> _PROBLEM STATEMENT_
Reproduce the lines below exactly, from the one containing "right eye: (93, 77)" through the one containing "left elbow: (127, 219)", both included. Leave out any pictures.

> _RECORDS TO PROCESS_

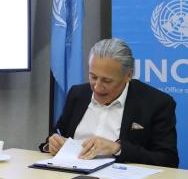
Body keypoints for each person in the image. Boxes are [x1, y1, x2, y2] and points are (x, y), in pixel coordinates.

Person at [44, 38, 178, 168]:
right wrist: (52, 144)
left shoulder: (157, 103)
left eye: (107, 81)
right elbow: (58, 134)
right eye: (93, 77)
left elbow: (168, 159)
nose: (97, 87)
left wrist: (117, 148)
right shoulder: (77, 94)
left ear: (128, 75)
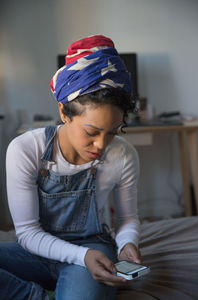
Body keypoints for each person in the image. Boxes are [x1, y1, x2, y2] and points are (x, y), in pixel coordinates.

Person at [0, 35, 141, 300]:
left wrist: (127, 244)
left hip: (95, 251)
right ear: (64, 112)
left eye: (113, 131)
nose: (101, 144)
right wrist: (80, 256)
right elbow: (28, 233)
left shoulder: (123, 155)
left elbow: (127, 219)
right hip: (35, 252)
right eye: (91, 131)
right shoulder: (25, 150)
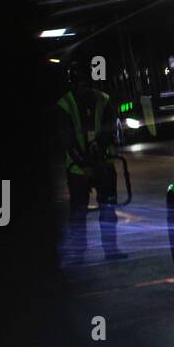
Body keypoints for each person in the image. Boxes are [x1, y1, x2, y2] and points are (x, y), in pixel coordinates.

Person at [57, 59, 126, 261]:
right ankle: (80, 253)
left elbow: (109, 131)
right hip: (80, 169)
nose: (85, 88)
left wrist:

> _RESULT_
right eye: (93, 77)
left elbow: (168, 159)
nose: (97, 87)
left wrist: (117, 148)
right shoulder: (77, 94)
left ear: (128, 75)
Body keypoints for each person in the image. Boxes are [x1, y1, x2, y2] and points are (x, y), in pixel coordinates.

Person at [0, 35, 141, 300]:
left wrist: (127, 244)
left hip: (95, 251)
right ear: (64, 112)
left eye: (113, 131)
nose: (101, 144)
right wrist: (80, 256)
right elbow: (28, 233)
left shoulder: (123, 155)
left elbow: (127, 219)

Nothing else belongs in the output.